▶ [AUFGABEN]:
1 - Was muss das entscheidende Gericht laut dem Text über den Anspruch auf rechtliches Gehör mit den Ausführungen der Prozessbeteiligten tun?
2 - Schreiben Sie aus dem Text über den Anspruch auf rechtliches Gehör die Passage zwischen "Art. 103 Abs. 1 GG verlangt, dass" und "Erwägung ziehen muss2." ab, beide Stellen eingeschlossen.
3 - Schreiben Sie den Text über den Anspruch auf rechtliches Gehör im Anschluss an seinen letzten Satz weiter.
[ÜBUNGSTEXT]
Art. 103 Abs. 1 GG verlangt, dass einer gerichtlichen Entscheidung nur solche Tatsachen und Beweisergebnisse zugrunde gelegt werden, zu denen Stellung zu nehmen den Beteiligten Gelegenheit gegeben war1.

Der Anspruch auf rechtliches Gehör bedeutet ferner, dass das entscheidende Gericht durch die mit dem Verfahren befassten Richter die Ausführungen der Prozessbeteiligten zur Kenntnis nehmen und in Erwägung ziehen muss2.
Der Anspruch auf rechtliches Gehör ist allerdings nicht schon dann verletzt, wenn der Richter zu einer unrichtigen Tatsachenfeststellung in Zusammenhang mit der ihm obliegenden Tätigkeit der Sammlung, Feststellung und Bewertung der von den Parteien vorgetragenen Tatsachen gekommen ist3. Auch die bloße Behauptung, das Gericht habe einem tatsächlichen Umstand nicht die richtige Bedeutung für weitere tatsächliche oder rechtliche Folgerungen beigemessen oder das Gericht habe es versäumt, Beweis zu erheben, vermag einen Verstoß gegen Art. 103 Abs. 1 GG nicht zu begründen4.
Abs. 1 GG gewährt außerdem keinen Schutz gegen Entscheidungen, die den Sachvortrag eines Beteiligten aus Gründen des formellen oder materiellen Rechts teilweise oder ganz unberücksichtigt lassen5. Zwar kann es in besonderen Fällen geboten sein, den Verfahrensbeteiligten auf eine Rechtsauffassung hinzuweisen, die das Gericht der Entscheidung zugrunde legen will; allerdings ist dabei zu beachten, dass das Gericht grundsätzlich nicht zu einem Hinweis auf seine Rechtsauffassung verpflichtet ist6. Erst recht ergibt sich aus Art. 103 Abs. 1 GG keine Pflicht der Gerichte, der von einer Partei vertretenen Rechtsansicht zu folgen7. Ein Verstoß gegen den Anspruch auf rechtliches Gehör ist erst dann anzunehmen, wenn ein Gericht ohne vorherigen Hinweis auf einen rechtlichen Gesichtspunkt abstellt, mit dem auch ein gewissenhafter und kundiger Prozessbeteiligter nach dem bisherigen Prozessverlauf – selbst unter Berücksichtigung der Vielfalt vertretbarer Rechtsauffassungen – nicht zu rechnen brauchte8. Dies kann im Ergebnis der Verhinderung eines Vortrags zur Rechtslage gleichkommen9.
[/ÜBUNGSTEXT]
[BEREITGESTELLTES MATERIAL]
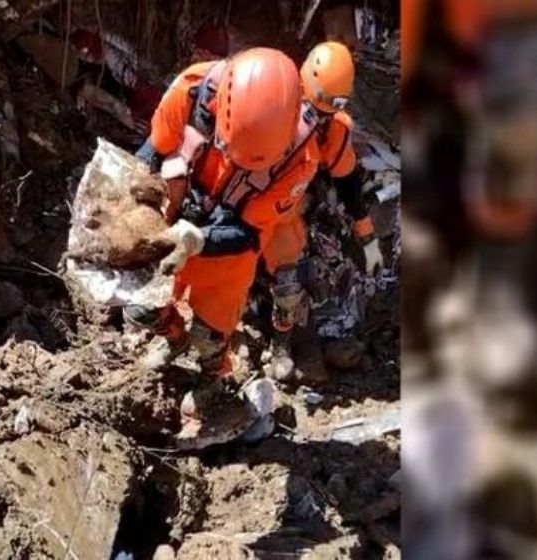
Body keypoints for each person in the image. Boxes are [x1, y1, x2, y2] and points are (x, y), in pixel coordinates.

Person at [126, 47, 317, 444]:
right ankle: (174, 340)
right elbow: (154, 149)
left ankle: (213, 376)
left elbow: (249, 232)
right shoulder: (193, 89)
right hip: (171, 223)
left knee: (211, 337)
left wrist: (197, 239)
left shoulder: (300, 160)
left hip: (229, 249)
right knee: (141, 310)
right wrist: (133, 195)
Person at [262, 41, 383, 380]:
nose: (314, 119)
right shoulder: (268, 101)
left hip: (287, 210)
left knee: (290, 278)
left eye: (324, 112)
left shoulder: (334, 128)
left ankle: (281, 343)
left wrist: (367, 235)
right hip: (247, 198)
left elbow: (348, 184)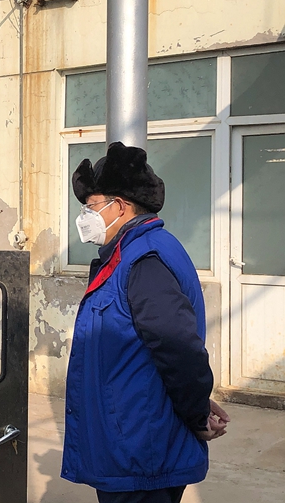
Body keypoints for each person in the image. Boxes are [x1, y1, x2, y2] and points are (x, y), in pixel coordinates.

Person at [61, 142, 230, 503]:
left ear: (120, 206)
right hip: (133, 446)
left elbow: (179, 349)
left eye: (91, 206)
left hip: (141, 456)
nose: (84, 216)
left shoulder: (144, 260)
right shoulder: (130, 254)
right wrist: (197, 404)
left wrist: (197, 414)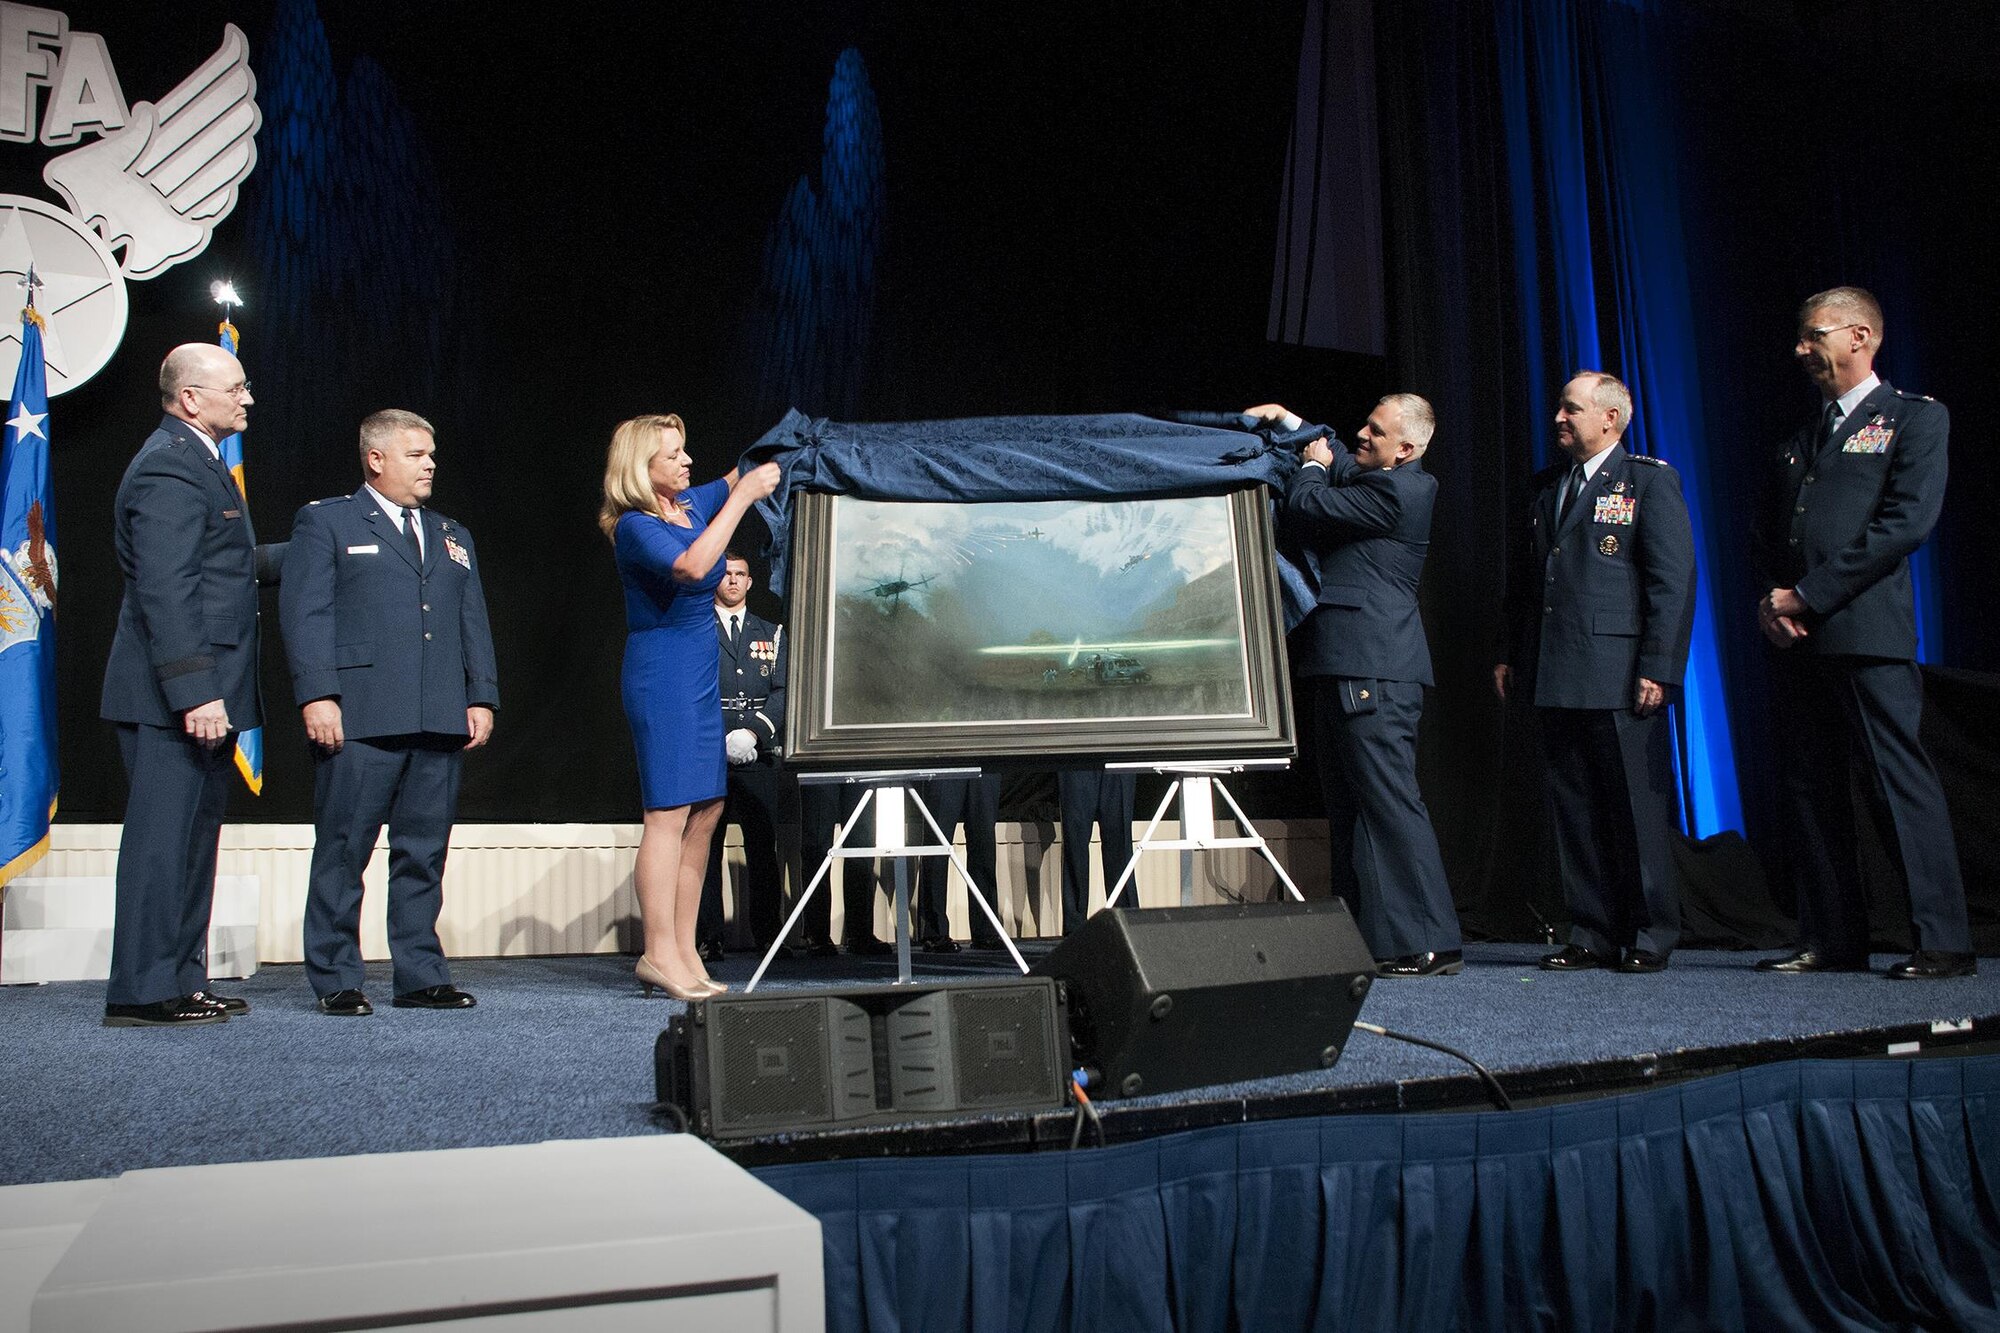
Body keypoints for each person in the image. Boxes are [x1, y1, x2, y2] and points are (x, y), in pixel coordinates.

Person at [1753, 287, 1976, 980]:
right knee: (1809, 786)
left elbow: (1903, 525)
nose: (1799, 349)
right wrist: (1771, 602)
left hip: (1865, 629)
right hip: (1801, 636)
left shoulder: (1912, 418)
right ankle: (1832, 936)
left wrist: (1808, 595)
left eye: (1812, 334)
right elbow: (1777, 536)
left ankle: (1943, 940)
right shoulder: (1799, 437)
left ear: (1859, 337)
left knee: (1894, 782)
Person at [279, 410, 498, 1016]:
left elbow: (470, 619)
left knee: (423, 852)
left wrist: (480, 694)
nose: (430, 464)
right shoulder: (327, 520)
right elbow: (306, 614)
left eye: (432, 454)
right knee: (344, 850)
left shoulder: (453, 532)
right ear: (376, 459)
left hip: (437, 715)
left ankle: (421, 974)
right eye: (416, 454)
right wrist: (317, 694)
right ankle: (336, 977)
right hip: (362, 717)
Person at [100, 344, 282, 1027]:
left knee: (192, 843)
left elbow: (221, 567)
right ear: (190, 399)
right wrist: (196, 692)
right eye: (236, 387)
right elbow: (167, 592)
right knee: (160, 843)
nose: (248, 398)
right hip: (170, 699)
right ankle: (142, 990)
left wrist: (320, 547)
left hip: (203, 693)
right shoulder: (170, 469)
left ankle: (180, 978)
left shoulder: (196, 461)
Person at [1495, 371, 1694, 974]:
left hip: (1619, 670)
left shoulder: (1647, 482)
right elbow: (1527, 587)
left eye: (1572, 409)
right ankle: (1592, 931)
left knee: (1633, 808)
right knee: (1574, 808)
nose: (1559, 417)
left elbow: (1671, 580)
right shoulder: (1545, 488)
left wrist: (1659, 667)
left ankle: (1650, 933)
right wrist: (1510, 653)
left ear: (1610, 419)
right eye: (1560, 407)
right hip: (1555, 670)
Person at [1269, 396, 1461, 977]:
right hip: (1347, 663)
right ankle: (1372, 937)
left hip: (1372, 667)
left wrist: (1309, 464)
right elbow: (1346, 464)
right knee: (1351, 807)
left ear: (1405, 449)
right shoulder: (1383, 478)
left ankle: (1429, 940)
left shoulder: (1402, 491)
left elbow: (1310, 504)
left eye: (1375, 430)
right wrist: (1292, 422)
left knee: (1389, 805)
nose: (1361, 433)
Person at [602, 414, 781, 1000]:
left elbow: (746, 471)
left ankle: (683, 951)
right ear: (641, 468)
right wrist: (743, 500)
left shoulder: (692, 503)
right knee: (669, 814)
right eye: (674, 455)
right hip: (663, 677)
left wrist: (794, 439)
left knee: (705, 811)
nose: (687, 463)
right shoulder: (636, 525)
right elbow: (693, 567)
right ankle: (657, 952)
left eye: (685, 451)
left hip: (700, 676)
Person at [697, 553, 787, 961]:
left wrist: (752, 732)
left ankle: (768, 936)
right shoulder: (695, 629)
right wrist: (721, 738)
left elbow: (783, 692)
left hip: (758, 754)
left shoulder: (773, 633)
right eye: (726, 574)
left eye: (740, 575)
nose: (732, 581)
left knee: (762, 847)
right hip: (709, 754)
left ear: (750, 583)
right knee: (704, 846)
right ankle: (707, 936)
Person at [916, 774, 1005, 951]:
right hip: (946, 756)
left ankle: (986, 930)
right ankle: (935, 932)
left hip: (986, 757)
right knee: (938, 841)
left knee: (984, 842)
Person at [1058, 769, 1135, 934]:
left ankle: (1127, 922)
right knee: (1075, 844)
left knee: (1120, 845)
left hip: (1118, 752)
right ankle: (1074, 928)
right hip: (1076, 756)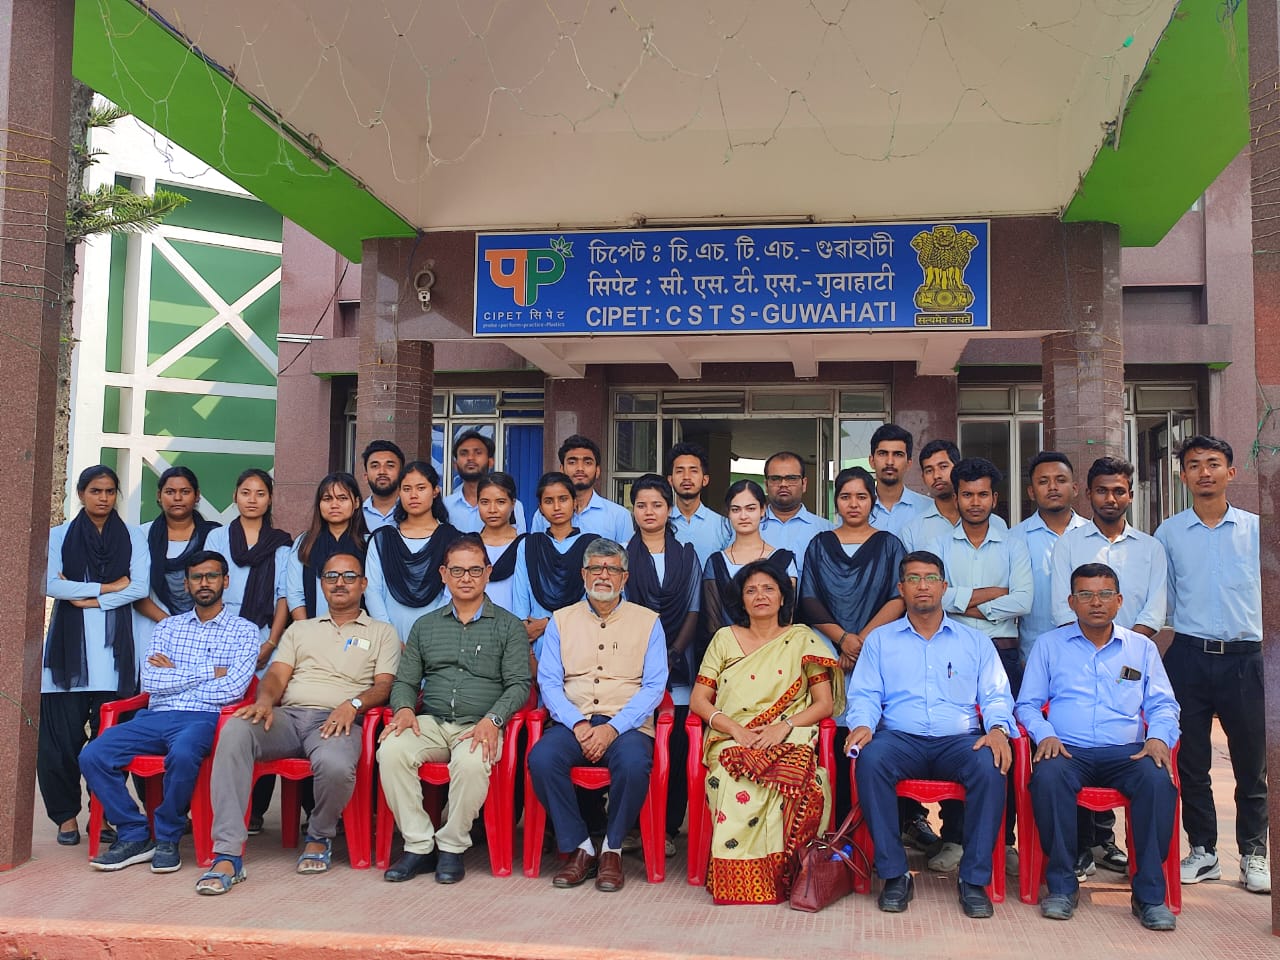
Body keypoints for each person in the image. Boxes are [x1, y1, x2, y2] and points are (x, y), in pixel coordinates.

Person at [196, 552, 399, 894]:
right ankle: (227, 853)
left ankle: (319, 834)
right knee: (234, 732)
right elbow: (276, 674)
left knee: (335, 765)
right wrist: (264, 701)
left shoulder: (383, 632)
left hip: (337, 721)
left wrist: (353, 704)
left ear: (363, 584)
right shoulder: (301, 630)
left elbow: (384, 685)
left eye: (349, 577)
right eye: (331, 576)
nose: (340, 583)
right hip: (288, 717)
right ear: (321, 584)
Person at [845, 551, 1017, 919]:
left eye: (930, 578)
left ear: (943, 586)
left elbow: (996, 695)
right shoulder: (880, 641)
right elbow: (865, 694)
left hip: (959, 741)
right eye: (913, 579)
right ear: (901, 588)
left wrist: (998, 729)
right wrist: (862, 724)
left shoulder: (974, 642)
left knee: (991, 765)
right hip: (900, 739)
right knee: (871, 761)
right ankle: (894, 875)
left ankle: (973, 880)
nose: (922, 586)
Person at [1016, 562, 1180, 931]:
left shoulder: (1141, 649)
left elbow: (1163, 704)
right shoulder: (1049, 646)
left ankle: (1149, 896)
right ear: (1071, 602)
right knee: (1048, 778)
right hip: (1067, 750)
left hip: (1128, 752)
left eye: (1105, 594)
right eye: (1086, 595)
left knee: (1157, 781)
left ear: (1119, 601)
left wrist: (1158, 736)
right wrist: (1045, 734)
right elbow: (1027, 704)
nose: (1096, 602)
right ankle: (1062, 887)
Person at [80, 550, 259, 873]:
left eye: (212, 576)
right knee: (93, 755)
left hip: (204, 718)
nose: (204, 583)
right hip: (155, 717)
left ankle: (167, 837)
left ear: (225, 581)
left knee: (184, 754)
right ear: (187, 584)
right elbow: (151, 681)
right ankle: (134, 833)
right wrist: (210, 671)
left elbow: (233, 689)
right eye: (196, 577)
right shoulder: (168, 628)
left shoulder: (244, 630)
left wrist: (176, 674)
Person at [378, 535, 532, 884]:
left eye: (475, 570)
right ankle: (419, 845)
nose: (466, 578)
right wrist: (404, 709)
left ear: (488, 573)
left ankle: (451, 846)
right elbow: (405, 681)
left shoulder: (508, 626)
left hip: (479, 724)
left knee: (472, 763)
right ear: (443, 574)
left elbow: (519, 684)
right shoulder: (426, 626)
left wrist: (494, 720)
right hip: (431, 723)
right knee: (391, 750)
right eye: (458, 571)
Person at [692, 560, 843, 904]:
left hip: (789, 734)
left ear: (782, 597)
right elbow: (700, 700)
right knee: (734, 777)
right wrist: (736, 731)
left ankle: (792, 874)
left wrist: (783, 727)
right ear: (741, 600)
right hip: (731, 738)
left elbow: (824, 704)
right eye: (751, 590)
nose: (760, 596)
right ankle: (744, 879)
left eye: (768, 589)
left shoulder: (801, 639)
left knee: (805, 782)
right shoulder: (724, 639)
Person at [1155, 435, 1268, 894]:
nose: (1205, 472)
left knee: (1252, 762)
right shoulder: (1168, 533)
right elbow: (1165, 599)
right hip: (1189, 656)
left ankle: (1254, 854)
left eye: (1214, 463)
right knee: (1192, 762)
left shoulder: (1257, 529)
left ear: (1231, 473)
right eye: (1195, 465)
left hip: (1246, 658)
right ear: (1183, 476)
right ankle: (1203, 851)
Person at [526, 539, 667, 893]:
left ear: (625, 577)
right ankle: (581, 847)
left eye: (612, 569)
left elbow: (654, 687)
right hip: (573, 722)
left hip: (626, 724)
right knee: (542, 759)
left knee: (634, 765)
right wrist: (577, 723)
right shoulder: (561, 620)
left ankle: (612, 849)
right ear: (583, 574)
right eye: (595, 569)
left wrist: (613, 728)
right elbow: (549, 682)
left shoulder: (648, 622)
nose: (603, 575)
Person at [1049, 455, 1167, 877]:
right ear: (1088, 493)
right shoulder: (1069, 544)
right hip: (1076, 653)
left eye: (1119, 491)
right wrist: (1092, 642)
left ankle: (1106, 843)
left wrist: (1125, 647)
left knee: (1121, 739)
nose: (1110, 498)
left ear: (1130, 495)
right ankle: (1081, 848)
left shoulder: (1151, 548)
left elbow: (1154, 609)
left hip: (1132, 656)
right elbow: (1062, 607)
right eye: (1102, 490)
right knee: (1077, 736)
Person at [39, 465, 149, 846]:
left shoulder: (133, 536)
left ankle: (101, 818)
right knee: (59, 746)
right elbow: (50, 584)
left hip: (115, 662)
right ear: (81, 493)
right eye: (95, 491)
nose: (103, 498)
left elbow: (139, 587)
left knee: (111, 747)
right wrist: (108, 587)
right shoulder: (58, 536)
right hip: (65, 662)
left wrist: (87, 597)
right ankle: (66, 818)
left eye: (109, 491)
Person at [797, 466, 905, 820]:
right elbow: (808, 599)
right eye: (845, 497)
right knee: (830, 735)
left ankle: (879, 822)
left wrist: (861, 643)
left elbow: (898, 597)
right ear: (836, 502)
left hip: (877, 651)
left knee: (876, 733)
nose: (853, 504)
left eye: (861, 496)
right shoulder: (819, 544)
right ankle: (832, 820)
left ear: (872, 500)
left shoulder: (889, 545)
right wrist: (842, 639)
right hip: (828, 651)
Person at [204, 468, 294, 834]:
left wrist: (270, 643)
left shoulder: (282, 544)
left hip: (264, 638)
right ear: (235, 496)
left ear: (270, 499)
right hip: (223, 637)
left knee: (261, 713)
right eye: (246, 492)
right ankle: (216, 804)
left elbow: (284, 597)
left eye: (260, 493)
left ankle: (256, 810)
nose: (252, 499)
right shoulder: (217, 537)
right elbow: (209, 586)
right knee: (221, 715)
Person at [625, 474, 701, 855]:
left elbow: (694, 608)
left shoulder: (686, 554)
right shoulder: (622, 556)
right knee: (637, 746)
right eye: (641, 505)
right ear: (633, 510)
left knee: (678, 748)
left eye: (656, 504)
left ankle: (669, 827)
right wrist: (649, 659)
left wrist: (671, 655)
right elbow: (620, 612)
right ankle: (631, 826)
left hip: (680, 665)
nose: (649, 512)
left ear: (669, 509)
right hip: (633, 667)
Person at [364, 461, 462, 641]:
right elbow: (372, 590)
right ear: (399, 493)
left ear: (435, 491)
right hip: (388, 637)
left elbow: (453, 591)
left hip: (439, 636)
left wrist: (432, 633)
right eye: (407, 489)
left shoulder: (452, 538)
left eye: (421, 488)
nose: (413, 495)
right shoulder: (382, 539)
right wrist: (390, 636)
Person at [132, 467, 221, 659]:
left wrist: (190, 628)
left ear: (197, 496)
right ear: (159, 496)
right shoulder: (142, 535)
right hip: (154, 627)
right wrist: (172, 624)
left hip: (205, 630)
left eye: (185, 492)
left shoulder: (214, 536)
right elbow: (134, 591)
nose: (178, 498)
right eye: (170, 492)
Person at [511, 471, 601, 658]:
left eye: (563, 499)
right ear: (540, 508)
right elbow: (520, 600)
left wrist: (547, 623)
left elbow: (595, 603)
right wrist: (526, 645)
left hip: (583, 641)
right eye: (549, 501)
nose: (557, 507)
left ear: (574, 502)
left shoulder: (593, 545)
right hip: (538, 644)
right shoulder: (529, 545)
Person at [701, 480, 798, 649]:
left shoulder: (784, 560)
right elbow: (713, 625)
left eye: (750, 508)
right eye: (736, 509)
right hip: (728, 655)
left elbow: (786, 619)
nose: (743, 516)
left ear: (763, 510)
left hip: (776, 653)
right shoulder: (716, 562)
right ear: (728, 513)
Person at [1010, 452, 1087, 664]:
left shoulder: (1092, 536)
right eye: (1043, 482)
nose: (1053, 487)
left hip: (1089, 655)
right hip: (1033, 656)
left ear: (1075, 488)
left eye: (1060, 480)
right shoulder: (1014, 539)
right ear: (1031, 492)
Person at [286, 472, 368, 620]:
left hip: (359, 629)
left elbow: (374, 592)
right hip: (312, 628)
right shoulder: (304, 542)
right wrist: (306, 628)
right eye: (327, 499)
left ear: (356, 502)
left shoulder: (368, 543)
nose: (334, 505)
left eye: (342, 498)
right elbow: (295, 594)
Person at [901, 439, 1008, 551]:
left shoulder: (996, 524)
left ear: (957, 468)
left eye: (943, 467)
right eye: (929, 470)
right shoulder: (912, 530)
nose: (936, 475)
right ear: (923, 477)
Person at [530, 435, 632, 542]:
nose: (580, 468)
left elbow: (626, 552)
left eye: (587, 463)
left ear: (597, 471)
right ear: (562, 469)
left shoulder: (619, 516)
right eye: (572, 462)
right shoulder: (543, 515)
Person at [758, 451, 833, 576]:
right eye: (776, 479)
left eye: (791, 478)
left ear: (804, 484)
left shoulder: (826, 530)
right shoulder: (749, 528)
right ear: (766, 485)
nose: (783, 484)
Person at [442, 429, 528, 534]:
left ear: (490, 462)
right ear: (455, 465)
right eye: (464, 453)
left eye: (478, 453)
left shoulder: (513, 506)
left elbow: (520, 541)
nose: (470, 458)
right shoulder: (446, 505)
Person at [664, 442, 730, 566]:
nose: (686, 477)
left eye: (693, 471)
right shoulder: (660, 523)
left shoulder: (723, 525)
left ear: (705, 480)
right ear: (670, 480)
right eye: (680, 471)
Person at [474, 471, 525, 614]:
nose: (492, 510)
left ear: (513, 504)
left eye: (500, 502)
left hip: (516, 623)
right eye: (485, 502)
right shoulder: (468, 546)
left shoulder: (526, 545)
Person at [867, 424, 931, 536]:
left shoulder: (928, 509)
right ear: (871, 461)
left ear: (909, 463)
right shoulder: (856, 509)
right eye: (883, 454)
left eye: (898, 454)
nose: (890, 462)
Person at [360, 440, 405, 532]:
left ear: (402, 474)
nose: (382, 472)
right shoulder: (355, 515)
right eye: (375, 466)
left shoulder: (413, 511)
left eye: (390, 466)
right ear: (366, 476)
[/BEREITGESTELLTES MATERIAL]
▶ [LÖSUNGEN]:
1 - Es muss sie zur Kenntnis nehmen und in Erwägung ziehen.

2 -
Art. 103 Abs. 1 GG verlangt, dass einer gerichtlichen Entscheidung nur solche Tatsachen und Beweisergebnisse zugrunde gelegt werden, zu denen Stellung zu nehmen den Beteiligten Gelegenheit gegeben war1.

Der Anspruch auf rechtliches Gehör bedeutet ferner, dass das entscheidende Gericht durch die mit dem Verfahren befassten Richter die Ausführungen der Prozessbeteiligten zur Kenntnis nehmen und in Erwägung ziehen muss2.

3 -
In Ansehung dieser Maßstäbe war in dem hier vom Bundesverfassungsgericht beurteilten Fall eine Verletzung von Art. 103 Abs. 1 GG nicht erkennbar:
Allein der Umstand, dass der Sohn der Beschwerdeführerin in einem weiteren Verfahren vor dem Landgericht zur Begründung der von ihm erhobenen Abänderungsklage nach § 323 ZPO eine Verschlechterung seiner Vermögensverhältnisse behauptet hat, macht die behaupteten Umstände nicht zu einer Tatsache, die das Oberlandesgericht zugunsten der Beschwerdeführerin hätte berücksichtigen müssen. Es war aus verfassungsrechtlichen Gründen nicht daran gehindert, aufgrund des Vortrags der Verfahrensbeteiligten davon auszugehen, dass sich die Vermögensverhältnisse des Sohnes der Beschwerdeführerin nicht wesentlich verschlechtert hätten. Dies gilt umso mehr, als das vom Sohn der Beschwerdeführerin initiierte Verfahren vor dem Landgericht ausgesetzt ist und der Vortrag der Verfahrensbeteiligten in diesem Verfahren noch keine abschließende rechtliche Würdigung in einem Urteil erfahren hat. Selbst wenn sich in diesem Verfahren abzeichnen sollte, dass sich – etwa aufgrund von durch Zeitablauf geänderten Umständen – die Vermögensverhältnisse des Sohnes der Beschwerdeführerin wesentlich verschlechtert hätten und demzufolge ein Abänderungsgrund vorläge, bliebe der Beschwerdeführerin grundsätzlich die Möglichkeit einer Eventualwiderklage (§ 33 ZPO) mit dem Ziel der Rückübertragung des Hofes. Ein Verbleib des Hofes beim Sohn der Beschwerdeführerin bei gleichzeitiger Reduzierung ihrer monatlichen Unterhaltszahlung auf Null war insoweit nicht zu besorgen.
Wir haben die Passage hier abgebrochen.